Goldwyn’s program teaches in teams of two: mostly Berklee College graduates and already established spin-meisters who are big in underground hip-hop. In class at Camp David, Reggie “D.J. Pudge” Sinkler, of the Vinyl Junkies, shows one student how to navigate the Pro Tools display on the laptop in front of him. The teachers guide the students through each aspect of CD production and it becomes a very close, collaborative effort to produce commercially viable results. The young men sit raptly in class, occasionally laughing at their own missteps, sitting in silent support when a classmate is having a hard time getting through a take. “They all write their own lyrics, and we let them write whatever they want, without restriction,” Goldwyn said.

At first, she said, it was all four-letter words, “bling and ho’s. But we told them, ‘Nope, been there, done that. What is your story?’ After that, the floodgates open.”

The opportunity to let the truth of their lives flow does yield swaggering titles such as “Survival” and “The Way of the Gun,” but also the tender “In Love With You” and even “We Vote!” The success of Goldwyn’s program in neighborhoods with students notoriously difficult to engage drew the attention of the Los Angeles Unified School District, which began to offer classroom space to Sound Art, hoping that this popular after-school program would bring students to classes on a more regular basis.

The district did not yet, however, offer to fund the program, which is entirely paid for through the efforts of Goldwyn and her working relationship with a nonprofit foundation called New Visions.

Paul Cummins, founder and headmaster of the Crossroads School, founded the New Visions Foundation, located in Santa Monica, with a goal of developing educational opportunities for underserved K-12 youth, using inclusive independent and neighborhood charter schools, special educational partnerships and model educational programs. Sound Art’s unique, self-contained curriculum and budget consciousness fit in well with New Visions’ methods.

“Our budget is about $500,000 a year and we serve about 3,000 kids with that,” Goldwyn said. “We keep it lean.”

New Visions realized that, at a cost of less than $200 a student yearly, the expense is far outweighed by the eventual cost to society of angry, disenfranchised young men who have no goal for their futures.

“We need all the financial help we can get to expand the program,” Goldwyn said, “but we are creating a huge, fertile pool of talent for the music industry right here in their own backyard.”

Aaron Drane of New Visions works with children at Crossroads School in Santa Monica and at Camp David Gonzales.

“We had one kid who went through the Sound Art program, get signed to a record label and another started up his own band,” he said.

Fernando Montez-Rodriguez, one of the facilitators at Camp David Gonzales, echoes this enthusiasm for the program: “The success that comes from producing a working album in these classes gives these kids a 180-degree flip to their self esteem when they transition out from when they arrived.”

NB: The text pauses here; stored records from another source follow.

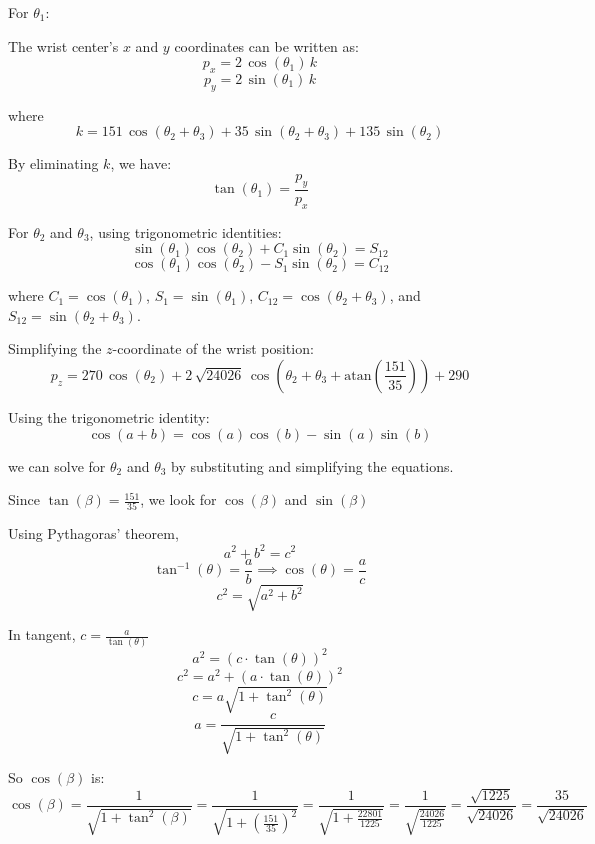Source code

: \noindent For \(\theta_1\):

The wrist center's \(x\) and \(y\) coordinates can be written as:
\[
  p_x = 2\,\cos(\theta_1)\,k
\]
\[
  p_y = 2\,\sin(\theta_1)\,k
\]

where
\[
  k = 151\,\cos(\theta_2 + \theta_3) + 35\,\sin(\theta_2 + \theta_3) + 135\,\sin(\theta_2)
\]

By eliminating \(k\), we have:
\[
  \tan(\theta_1) = \frac{p_y}{p_x}
\]

\begin{center}
\end{center}


\noindent For \(\theta_2\) and \(\theta_3\), using trigonometric identities:
\[
  \sin(\theta_1)\cos(\theta_2) + C_1\sin(\theta_2) = S_{12}
\]
\[
  \cos(\theta_1)\cos(\theta_2) - S_1\sin(\theta_2) = C_{12}
\]

where \(C_1 = \cos(\theta_1)\), \(S_1 = \sin(\theta_1)\), \(C_{12} = \cos(\theta_2 + \theta_3)\), and \(S_{12} = \sin(\theta_2 + \theta_3)\).

\noindent Simplifying the \(z\)-coordinate of the wrist position:
\[
  p_z = 270\,\cos(\theta_2) + 2\,\sqrt{24026}\,\cos\left(\theta_2 + \theta_3 + \mathrm{atan}\left(\frac{151}{35}\right)\right) + 290
\]




Using the trigonometric identity:
\[
  \cos(a + b) = \cos(a)\cos(b) - \sin(a)\sin(b)
\]

we can solve for \(\theta_2\) and \(\theta_3\) by substituting and simplifying the equations.

\noindent Since \(\tan (\beta) = \frac{151}{35}\), we look for \(\cos (\beta)\) and \(\sin (\beta)\)

Using Pythagoras' theorem,
\[
  a^2 + b^2 = c^2
\]
\[
  \tan^{-1}(\theta) = \frac{a}{b} \implies \cos (\theta) = \frac{a}{c}
\]
\[
  c^2 = \sqrt{a^2 + b^2}
\]

In tangent, \(c = \frac{a}{\tan (\theta)}\)
\[
  a^2 = (c \cdot \tan (\theta))^2
\]
\[
  c^2 = a^2 + (a \cdot \tan (\theta))^2
\]
\[
  c = a \sqrt{1 + \tan^2 (\theta)}
\]
\[
  a = \frac{c}{\sqrt{1 + \tan^2 (\theta)}}
\]

So \(\cos (\beta)\) is:
\[
  \cos (\beta) = \frac{1}{\sqrt{1 + \tan^2 (\beta)}} = \frac{1}{\sqrt{1 + \left( \frac{151}{35} \right)^2}} = \frac{1}{\sqrt{1 + \frac{22801}{1225}}} = \frac{1}{\sqrt{\frac{24026}{1225}}} = \frac{\sqrt{1225}}{\sqrt{24026}} = \frac{35}{\sqrt{24026}}
\]





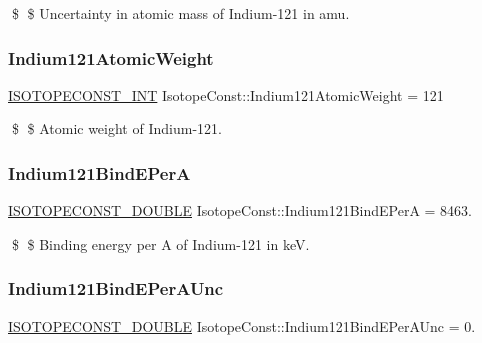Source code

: \$ \$ Uncertainty in atomic mass of Indium-\/121 in amu. \mbox{\label{group___isotope_const-_indium-_in121_gac07705b936f407eb57ac04b1091de10c}} 
\subsubsection{\texorpdfstring{Indium121\+Atomic\+Weight}{Indium121AtomicWeight}}
{\footnotesize\ttfamily \mbox{\hyperlink{group___isotope_const-_macros_ga5f18360b3e99483a35c32d789e62621c}{I\+S\+O\+T\+O\+P\+E\+C\+O\+N\+S\+T\+\_\+\+I\+NT}} Isotope\+Const\+::\+Indium121\+Atomic\+Weight = 121}

\$ \$ Atomic weight of Indium-\/121. \mbox{\label{group___isotope_const-_indium-_in121_ga4e9a2d4ba636f79ee86bd941273569e8}} 
\subsubsection{\texorpdfstring{Indium121\+Bind\+E\+PerA}{Indium121BindEPerA}}
{\footnotesize\ttfamily \mbox{\hyperlink{group___isotope_const-_macros_ga8f45a7272ce02c0b4c65c44636ed719a}{I\+S\+O\+T\+O\+P\+E\+C\+O\+N\+S\+T\+\_\+\+D\+O\+U\+B\+LE}} Isotope\+Const\+::\+Indium121\+Bind\+E\+PerA = 8463.}

\$ \$ Binding energy per A of Indium-\/121 in keV. \mbox{\label{group___isotope_const-_indium-_in121_gaa139289ee61b43d7f673acde07ba1a41}} 
\subsubsection{\texorpdfstring{Indium121\+Bind\+E\+Per\+A\+Unc}{Indium121BindEPerAUnc}}
{\footnotesize\ttfamily \mbox{\hyperlink{group___isotope_const-_macros_ga8f45a7272ce02c0b4c65c44636ed719a}{I\+S\+O\+T\+O\+P\+E\+C\+O\+N\+S\+T\+\_\+\+D\+O\+U\+B\+LE}} Isotope\+Const\+::\+Indium121\+Bind\+E\+Per\+A\+Unc = 0.}

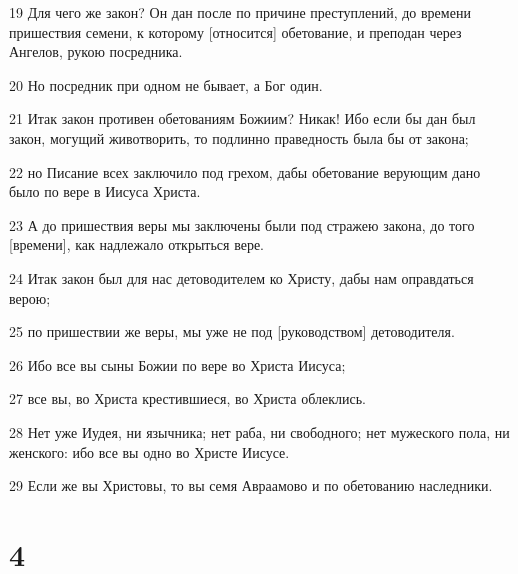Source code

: \par 19 Для чего же закон? Он дан после по причине преступлений, до времени пришествия семени, к которому [относится] обетование, и преподан через Ангелов, рукою посредника.
\par 20 Но посредник при одном не бывает, а Бог один.
\par 21 Итак закон противен обетованиям Божиим? Никак! Ибо если бы дан был закон, могущий животворить, то подлинно праведность была бы от закона;
\par 22 но Писание всех заключило под грехом, дабы обетование верующим дано было по вере в Иисуса Христа.
\par 23 А до пришествия веры мы заключены были под стражею закона, до того [времени], как надлежало открыться вере.
\par 24 Итак закон был для нас детоводителем ко Христу, дабы нам оправдаться верою;
\par 25 по пришествии же веры, мы уже не под [руководством] детоводителя.
\par 26 Ибо все вы сыны Божии по вере во Христа Иисуса;
\par 27 все вы, во Христа крестившиеся, во Христа облеклись.
\par 28 Нет уже Иудея, ни язычника; нет раба, ни свободного; нет мужеского пола, ни женского: ибо все вы одно во Христе Иисусе.
\par 29 Если же вы Христовы, то вы семя Авраамово и по обетованию наследники.

\chapter{4}

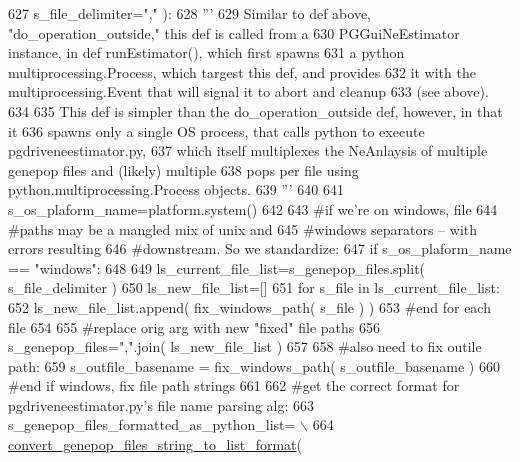 \begin{DoxyCode}
627                                         s\_file\_delimiter=\textcolor{stringliteral}{","} ):
628     \textcolor{stringliteral}{'''}
629 \textcolor{stringliteral}{    Similar to def above, "do\_operation\_outside," this def is called from a}
630 \textcolor{stringliteral}{    PGGuiNeEstimator instance, in def runEstimator(), which first spawns}
631 \textcolor{stringliteral}{    a python multiprocessing.Process, which targest this def, and provides}
632 \textcolor{stringliteral}{    it with the multiprocessing.Event that will signal it to abort and cleanup}
633 \textcolor{stringliteral}{    (see above).}
634 \textcolor{stringliteral}{}
635 \textcolor{stringliteral}{    This def is simpler than the do\_operation\_outside def, however, in that it}
636 \textcolor{stringliteral}{    spawns only a single OS process, that calls python to execute pgdriveneestimator.py,}
637 \textcolor{stringliteral}{    which itself multiplexes the NeAnlaysis of multiple genepop files and (likely) multiple}
638 \textcolor{stringliteral}{    pops per file using python.multiprocessing.Process objects.}
639 \textcolor{stringliteral}{    '''}
640 
641     s\_os\_plaform\_name=platform.system()
642     
643     \textcolor{comment}{#if we're on windows, file}
644     \textcolor{comment}{#paths may be a mangled mix of unix and }
645     \textcolor{comment}{#windows separators -- with errors resulting}
646     \textcolor{comment}{#downstream.  So we standardize:}
647     \textcolor{keywordflow}{if} s\_os\_plaform\_name == \textcolor{stringliteral}{"windows"}:
648 
649         ls\_current\_file\_list=s\_genepop\_files.split( s\_file\_delimiter )
650         ls\_new\_file\_list=[]
651         \textcolor{keywordflow}{for} s\_file \textcolor{keywordflow}{in} ls\_current\_file\_list:
652             ls\_new\_file\_list.append( fix\_windows\_path( s\_file ) )
653         \textcolor{comment}{#end for each file}
654         
655         \textcolor{comment}{#replace orig arg with new "fixed" file paths}
656         s\_genepop\_files=\textcolor{stringliteral}{","}.join( ls\_new\_file\_list )
657 
658         \textcolor{comment}{#also need to fix outile path:}
659         s\_outfile\_basename = fix\_windows\_path( s\_outfile\_basename )
660     \textcolor{comment}{#end if windows, fix file path strings}
661 
662     \textcolor{comment}{#get the correct format for pgdriveneestimator.py's file name parsing alg:}
663     s\_genepop\_files\_formatted\_as\_python\_list= \(\backslash\)
664             \hyperlink{namespacenegui_1_1pgutilities_aed0f15b22462914445ffe1ec2a77cbc8}{convert\_genepop\_files\_string\_to\_list\_format}( 

\end{DoxyCode}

Goldwyn would like to see Sound Art reach a generation of young men before they end up in detention facilities.

“Many of them are afraid to think of their future because it’s something they might not ever see. Hope is scary. So we encourage them to take what could be a horrible, misspent life and make a marketable skill out of it.”

As part of its community outreach effort, Sound Art will be participating in the African Marketplace Faire Aug. 26 at the Youth Village Unity Festival in Rancho Cienega Park, offering percussion workshops and introductions to its program. Their first commercial CD, titled “SOUND ART,” was professionally mixed and mastered by Grammy Award-winning engineers and is available at www.soundartla.org. In keeping with Goldwyn’s mantra of “giving back” all the proceeds from its sales are being donated to the American Red Cross for Tsunami relief effort.